◆ **REQUEST**:
Reproduce every line of the entries below character for character, leaving out the pictures.
--- START OF ROWS ---
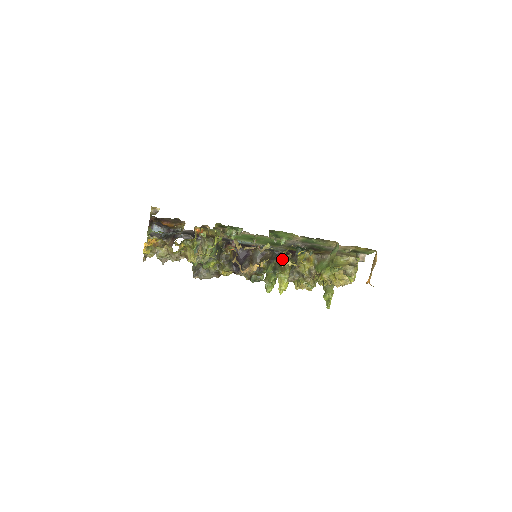
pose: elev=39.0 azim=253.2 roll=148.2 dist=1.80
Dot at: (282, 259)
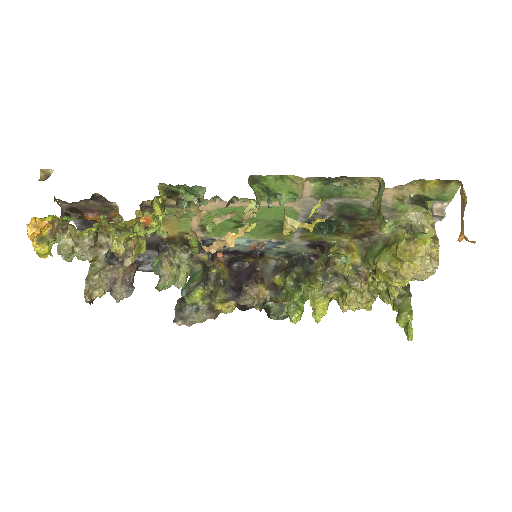
Dot at: (309, 266)
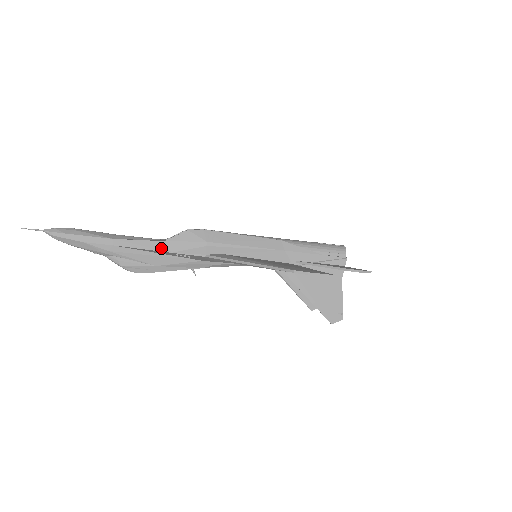
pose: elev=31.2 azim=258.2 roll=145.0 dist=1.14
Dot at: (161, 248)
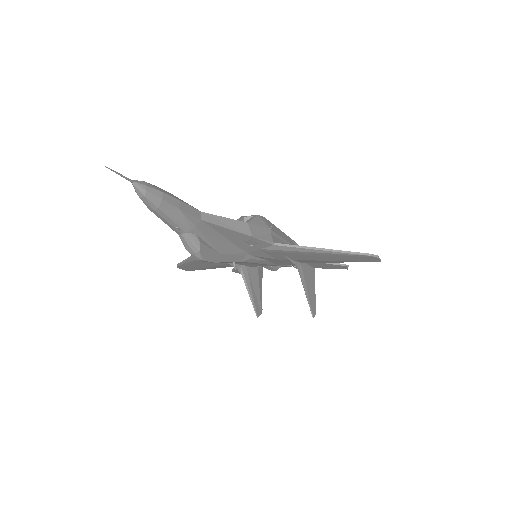
Dot at: (245, 230)
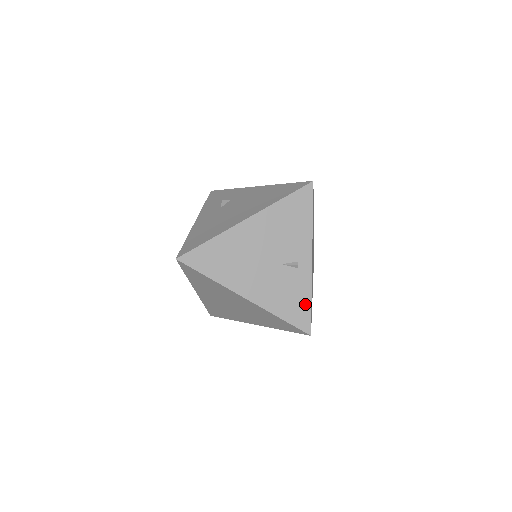
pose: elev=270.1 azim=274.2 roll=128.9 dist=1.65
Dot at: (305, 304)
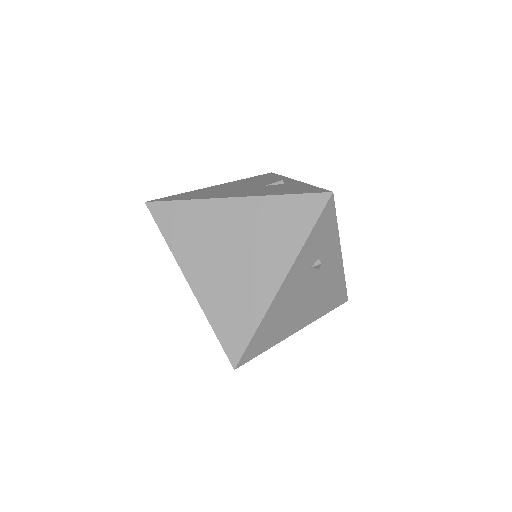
--- END OF ROWS ---
◆ **SOLVED PROBLEM**:
pose: elev=39.0 azim=253.2 roll=148.2 dist=1.80
Dot at: (282, 259)
Dot at: (309, 266)
pose: elev=31.2 azim=258.2 roll=145.0 dist=1.14
Dot at: (161, 248)
Dot at: (245, 230)
pose: elev=270.1 azim=274.2 roll=128.9 dist=1.65
Dot at: (305, 304)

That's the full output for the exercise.